Parole officers work with those who have been released from prison and are on parole to help them to get back into regular society. Parole officers must monitor parolees and offer them information on vital resources, including substance abuse counseling or job training to help their rehabilitation.
A correctional treatment specialist provides advice to probationers and parolees to develop rehabilitation plans for them to follow.
BLS reports that the median salary in this field was $51,400 in 2017, with the top 10% earning more than $90,800.
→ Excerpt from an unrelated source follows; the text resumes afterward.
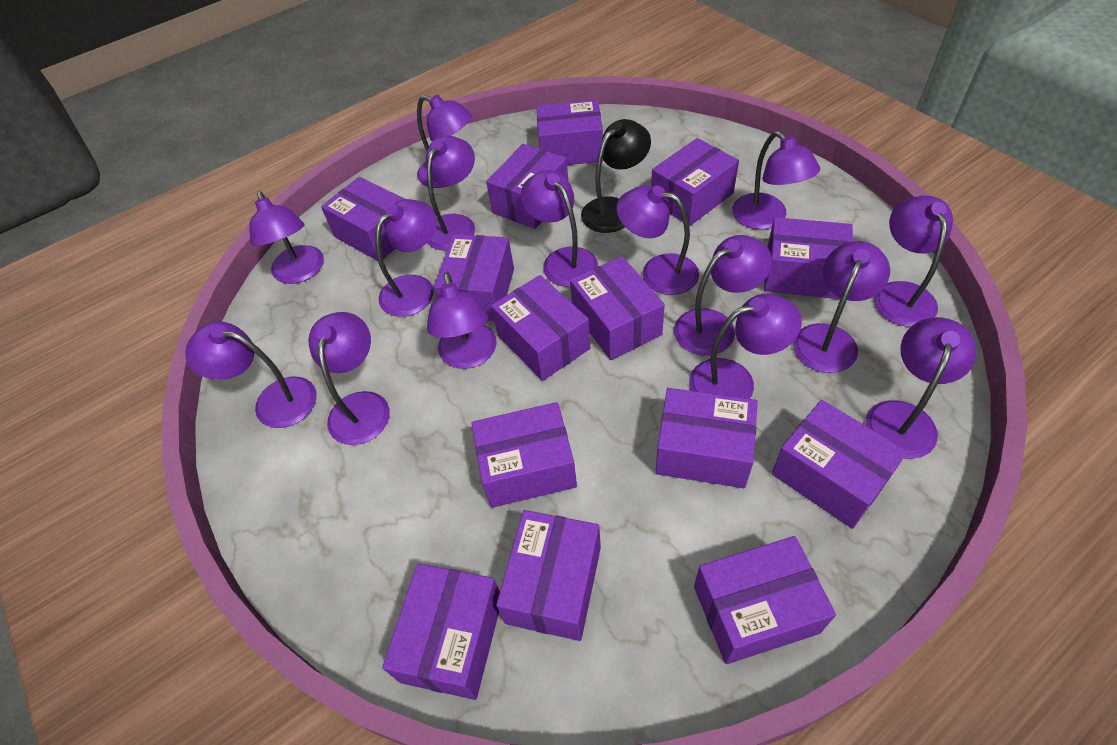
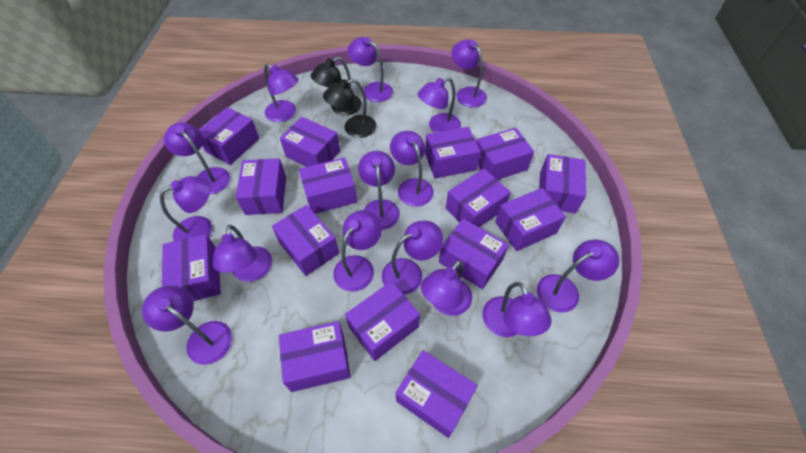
black lamp: 1 -> 2
purple box: 14 -> 15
Criminal Justice Work Experience
Just as with almost any field, the number of years that you work in criminal justice will affect what your salary is. For example, a police officer will earn more money the longer he works in the field, according to Payscale.com:
- Less than five years of experience: $44,000
- Five to 10 years of experience: $50,000
- 10 to 20 years of experience: $55,000
- More than 20 years of experience: $64,000
There is a tremendous variation in salary for careers such as police officer depending upon where you live in the US. Payscale.com states the median salary in the field is $49,900 across the US. But this salary can change a lot depending upon where you live:
- Chicago: +53%
- Los Angeles: +44%
- Phoenix: +40%
- Boston: +22%
- Washington: +19%
- Dallas: -1%
- Houston: -2%
- Louis: -10%
- San Antonio: -12%
- Atlanta: -17%
With a criminal justice degree, you will have the ability to work in many different public service and law enforcement related careers. Now that you have a better idea of the salary you can earn, you just need to decide which is the best career option and degree for you.